Motion Carried: 10 For 1 Against".
  1. This resolution is clear and unambiguous.

  1. Further, in so far as there was any doubt about the conduct of the proceedings after they were commenced in 2008, the subsequent motions passed by the Owners Corporation at the extraordinary general meeting held on 20 December 2013 also ratified those decisions relating to the appointment of Grace Lawyers Pty Ltd on behalf of the Owners Corporation.

  1. Having regard to the above, it is appropriate to dismiss the application to amend the defence and have the proceedings dismissed.

  1. The proceedings reflect a protracted history not in keeping with the obligations on the Tribunal to ensure that proceedings are determined expeditiously. The reasons for the delay are not a result of one thing or the actions of one party.
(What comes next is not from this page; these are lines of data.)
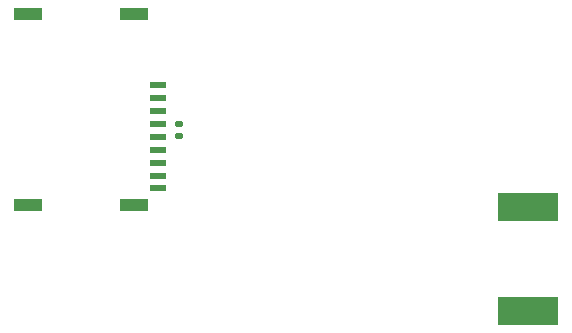
<source format=gbr>
%TF.GenerationSoftware,KiCad,Pcbnew,6.0.11-2627ca5db0~126~ubuntu22.04.1*%
%TF.CreationDate,2023-03-24T18:23:20-04:00*%
%TF.ProjectId,Io,496f2e6b-6963-4616-945f-706362585858,rev?*%
%TF.SameCoordinates,Original*%
%TF.FileFunction,Paste,Bot*%
%TF.FilePolarity,Positive*%
%FSLAX46Y46*%
G04 Gerber Fmt 4.6, Leading zero omitted, Abs format (unit mm)*
G04 Created by KiCad (PCBNEW 6.0.11-2627ca5db0~126~ubuntu22.04.1) date 2023-03-24 18:23:20*
%MOMM*%
%LPD*%
G01*
G04 APERTURE LIST*
G04 Aperture macros list*
%AMRoundRect*
0 Rectangle with rounded corners*
0 $1 Rounding radius*
0 $2 $3 $4 $5 $6 $7 $8 $9 X,Y pos of 4 corners*
0 Add a 4 corners polygon primitive as box body*
4,1,4,$2,$3,$4,$5,$6,$7,$8,$9,$2,$3,0*
0 Add four circle primitives for the rounded corners*
1,1,$1+$1,$2,$3*
1,1,$1+$1,$4,$5*
1,1,$1+$1,$6,$7*
1,1,$1+$1,$8,$9*
0 Add four rect primitives between the rounded corners*
20,1,$1+$1,$2,$3,$4,$5,0*
20,1,$1+$1,$4,$5,$6,$7,0*
20,1,$1+$1,$6,$7,$8,$9,0*
20,1,$1+$1,$8,$9,$2,$3,0*%
G04 Aperture macros list end*
%ADD10R,5.080000X2.420000*%
%ADD11RoundRect,0.140000X-0.170000X0.140000X-0.170000X-0.140000X0.170000X-0.140000X0.170000X0.140000X0*%
%ADD12R,1.400000X0.620000*%
%ADD13R,2.400000X1.100000*%
G04 APERTURE END LIST*
D10*
%TO.C,J8*%
X174365000Y-141540000D03*
X174365000Y-132780000D03*
%TD*%
D11*
%TO.C,C19*%
X144764000Y-125758000D03*
X144764000Y-126718000D03*
%TD*%
D12*
%TO.C,J6*%
X142992000Y-122388000D03*
X142992000Y-123488000D03*
X142992000Y-124588000D03*
X142992000Y-125688000D03*
X142992000Y-126788000D03*
X142992000Y-127888000D03*
X142992000Y-128988000D03*
X142992000Y-130088000D03*
X142992000Y-131188000D03*
D13*
X131992000Y-132568000D03*
X140992000Y-132568000D03*
X140992000Y-116418000D03*
X131992000Y-116418000D03*
%TD*%
M02*

</source>
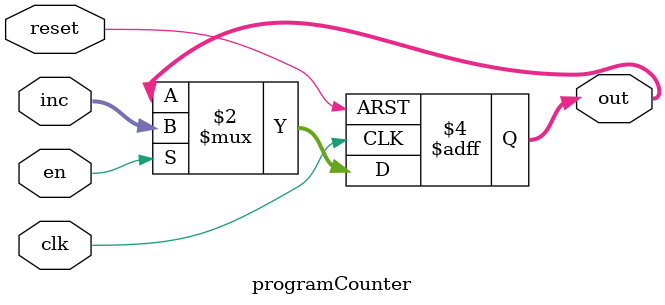
<source format=v>
module programCounter (input [4:0] inc, input clk, reset, en, output reg [4:0] out);

always @(posedge clk, posedge reset)
begin
	if(reset) out <= 5'b00000;
	else if(en)
		begin
			out <= inc;
		end
end

endmodule
</source>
However it is time for the disputes to be brought to finality by hearing.

  1. Accordingly, the following orders should be made:

1. The application by the first respondent for leave to amend the first respondent's defence is dismissed.

2. The first respondent is to pay the applicant's costs of the application as agreed or assessed on an ordinary basis.

3. The hearing to determine the substantive dispute listed to commence on 14 April 2014 is confirmed.

4. Within 7 days from the date of publication of these orders the parties are to review the agreed bundle and confirm to the Tribunal in writing that the agreed bundle now contains a copy of all documents required for the final hearing in accordance with the directions made, including all evidence, submissions and the joint experts report.

M Harrowell

Principal Member

Civil and Administrative Tribunal of New South Wales

5 March 2014

**********

I hereby certify that this is a true and accurate record of the reasons for decision of the Civil and Administrative Tribunal of New South Wales.